COVENTRY — As the new school year kicked off this week, so did a three-year initiative to educate the entire town in addressing the various effects trauma can have on the community and its children.
“The goal is to become a resilient Coventry,” Bob Robillard, Coventry’s director of human services, said of the initiative, which grew out of an awareness of the traumatic effects things like poverty, domestic violence, homelessness and divorce can have on children.
With support from a $440,356 grant awarded earlier this year by the Rhode Island Foundation, the town over the next three years will move to implement a long-term, town-wide plan for making Coventry a trauma-informed community, able to identify and address trauma in both children and adults.
“My hope is that this successfully enables the town to be stronger and serve our families better,” Robillard said. “I’m excited about this. It’s something that I feel very strongly will be a benefit in the long term.”
In its first year, the grant will cover training in trauma-informed care for teachers and other school support staff, with clinical staff given an advanced training.
“It’s really adding to people’s repertoire of skills,” Robillard said, noting that the initiative fits nicely with the multi-tiered support systems already in place in schools across town. “It really matches the overarching goals of the school district already.”
Led by the nonprofit Family Service of Rhode Island, the training will feature several elements, ranging from identifying, assessing and treating traumatic stress, to being culturally responsive. There will be another training, as well, on the importance of self-care in addressing vicarious trauma for those who’ve been exposed to students’ trauma.
The training will ultimately teach community members how to view situations through a trauma-informed lens.
“Once you look through that, and you have that training, it’s hard to not look through it,” said Robillard, who added that the initiative will also include revising school policies and practices.
Robillard pointed to an explanation by The National Child Traumatic Stress Network, which states that in order for a school to reach its goal of guiding students to educational achievement, it must first ensure they feel “safe, supported and ready to learn.”
According to the network, schools should recognize that mental health and wellness are “innately connected to students’ success in the classroom and to a thriving school environment.” It adds that becoming trauma-informed should be an essential piece to an education system’s overall mission.
In a letter sent this week to families, Superintendent Craig Levis echoed some of that.
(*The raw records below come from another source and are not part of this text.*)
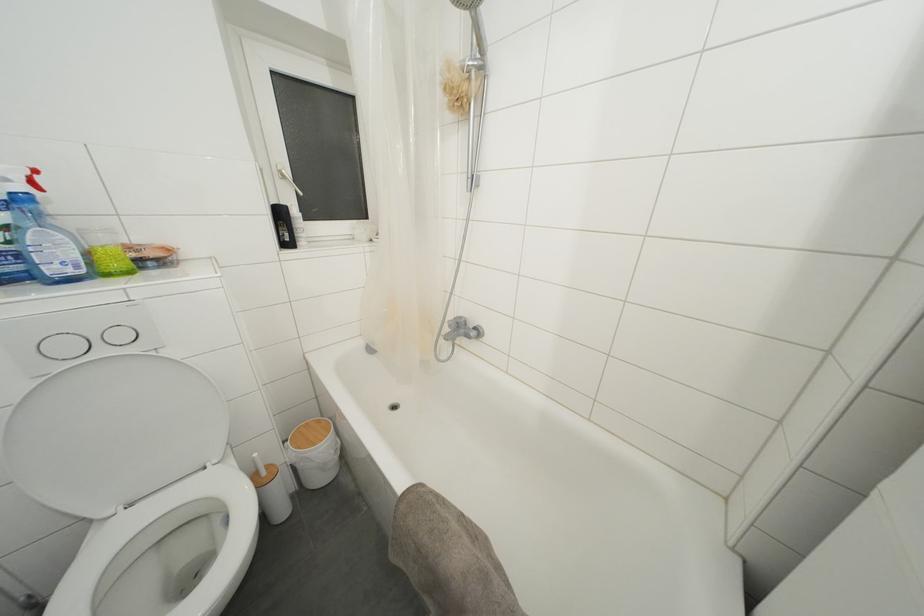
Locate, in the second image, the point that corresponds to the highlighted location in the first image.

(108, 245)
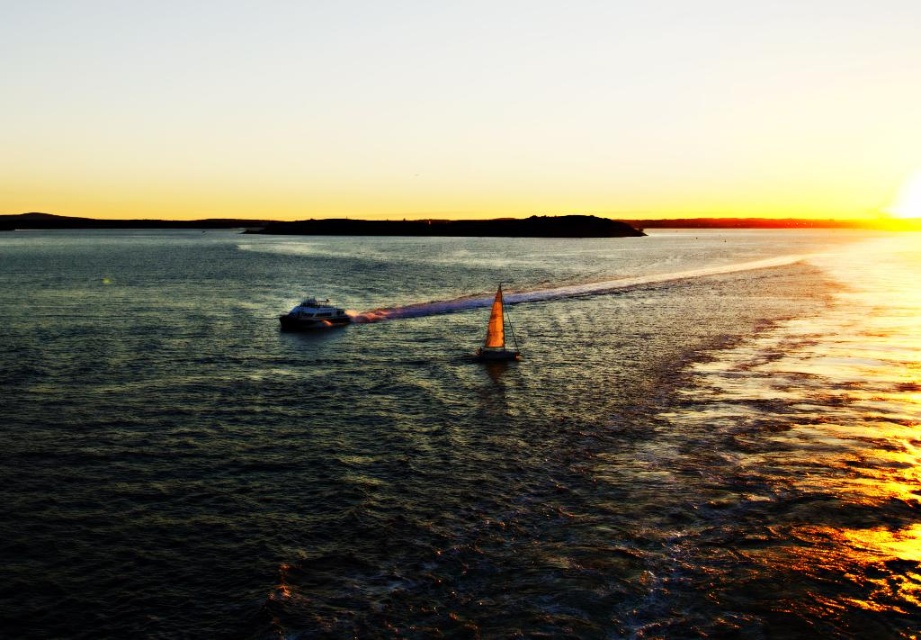
Question: Can you confirm if metallic silver boat at left is positioned below orange sail at center?

Choices:
 (A) no
 (B) yes

Answer: (A)

Question: Can you confirm if dark blue water at center is thinner than metallic silver boat at left?

Choices:
 (A) no
 (B) yes

Answer: (A)

Question: Which point is closer to the camera taking this photo?

Choices:
 (A) (288, 323)
 (B) (789, 252)
 (C) (487, 317)

Answer: (C)

Question: Which object is farther from the camera taking this photo?

Choices:
 (A) metallic silver boat at left
 (B) orange sail at center

Answer: (A)

Question: Does dark blue water at center have a smaller size compared to orange sail at center?

Choices:
 (A) yes
 (B) no

Answer: (B)

Question: Among these objects, which one is nearest to the camera?

Choices:
 (A) dark blue water at center
 (B) metallic silver boat at left
 (C) orange sail at center

Answer: (A)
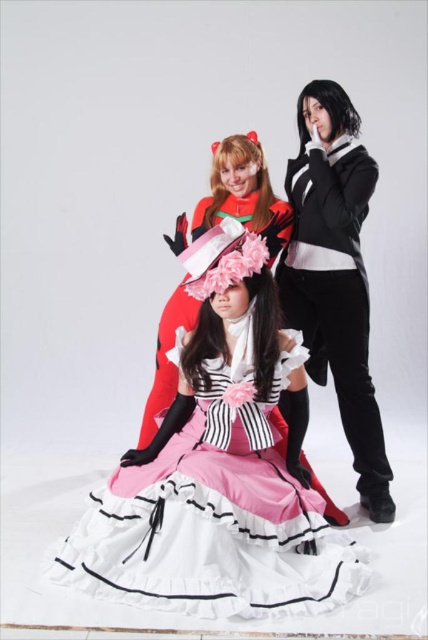
Question: Which object is closer to the camera taking this photo?

Choices:
 (A) black matte jacket at center
 (B) matte pink dress at center
 (C) matte black dress at center

Answer: (B)

Question: Among these objects, which one is nearest to the camera?

Choices:
 (A) black matte jacket at center
 (B) matte pink dress at center

Answer: (B)

Question: Can you confirm if black matte jacket at center is thinner than matte black dress at center?

Choices:
 (A) yes
 (B) no

Answer: (A)

Question: Is matte pink dress at center smaller than black matte jacket at center?

Choices:
 (A) no
 (B) yes

Answer: (A)

Question: Estimate the real-world distances between objects in this image. Which object is closer to the matte black dress at center?

Choices:
 (A) matte pink dress at center
 (B) black matte jacket at center

Answer: (B)

Question: In this image, where is black matte jacket at center located relative to matte black dress at center?

Choices:
 (A) left
 (B) right

Answer: (B)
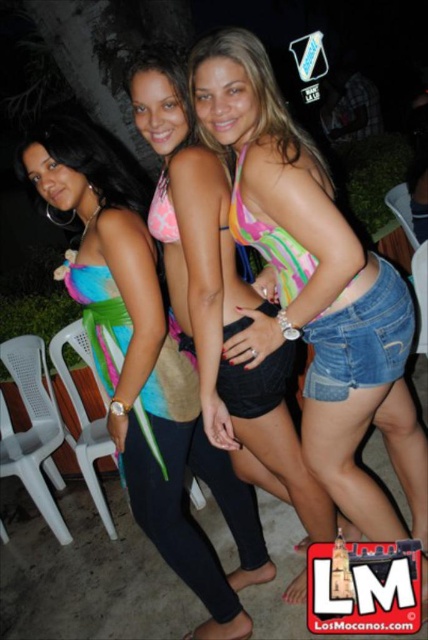
Question: Is multicolored fabric bikini top at center above multicolored bikini top at center?

Choices:
 (A) no
 (B) yes

Answer: (B)

Question: Which point appears closest to the camera in this image?

Choices:
 (A) (168, 385)
 (B) (321, 301)

Answer: (B)

Question: Which object is farther from the camera taking this photo?

Choices:
 (A) multicolored bikini top at center
 (B) multicolored fabric bikini top at center

Answer: (A)

Question: Can you confirm if multicolored fabric bikini top at center is wider than multicolored bikini top at center?

Choices:
 (A) yes
 (B) no

Answer: (A)

Question: Does multicolored fabric bikini top at center appear under multicolored bikini top at center?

“Having supportive adults in children’s lives who understand trauma and can respond in a way that helps them feel safe and accepted can be a game changer,” Levis wrote, adding that research shows that some two-thirds of young children have been exposed to at least one traumatic experience.
A steering committee of parents, students and other “champions” at each school will help paint the picture of trauma-informed care in Coventry, Robillard said, and will ultimately help to build resiliency in town.
But it isn’t only members of the school community that will receive training. Robillard emphasized the importance of the trauma-informed initiative being “a cohesive collaboration between all community membership.”
“It’s really a systemic change to look at how our community deals with trauma,” Robillard said, added that it was a joint effort between school and town departments to apply for the grant funding. “A lot of the data shows that if you implement a change in a single part of the system, it’s not very successful for the long term.”
The grant in its second year will cover trauma-informed care training for all municipal employees who interact in any capacity with children — for example, first responders and employees of the recreation and human services departments — and in the final year it’ll cover similar training for youth leaders and coaches.
Community involvement is crucial to successfully establishing Coventry as a trauma-informed town, Robillard said.
One key step to involving the community, he added, is to partner with families “to provide support so that their kids are successfully educated and are ready to learn when they come to school.”
“I just think it’s important that as a community we’re responsive to trauma,” he continued.
Focus groups of students, parents, teachers and other community members will also welcome community input and help ensure that the program isn’t prescriptive, Robillard said, but instead owned by the entire community.
“And the only way that happens is that we have to involve as many people as we can to get as many points of view in the conversation,” he said.
The town during the third year of the grant will also host a “trauma summit,” inviting other Rhode Island towns to learn from Coventry’s experience implementing town-wide trauma-informed care.
As the only town in the state to have received funding to launch the initiative — and, in fact, one of very few municipalities nationwide to embark on becoming a trauma-informed community — Robillard said one of the goals is for Coventry to be able to share its experience with other towns.
“I think a lot of school districts struggle with these issues,” he said. “Our goal is to share what we learned — pluses, minuses — so that this could be implemented in other districts.”
The initiative officially launched Tuesday with a 30-minute presentation by Family Service of Rhode Island during the first day back for school faculty.
“There’s a difference between saying [to school employees], ‘you do important work,’ and supporting it by educating them and giving them something to add to their tool belt,” Robillard added. “Their work is not only valued, but impactful.”
And a decade from now, Robillard said he hopes to see all parts of the community working seamlessly together for the benefit of the whole community.
“People have asked, ‘what do we do? How can we better service our kids and our families?’” Robillard said. “Trauma is a complex problem, and not one part of the community has the solution.”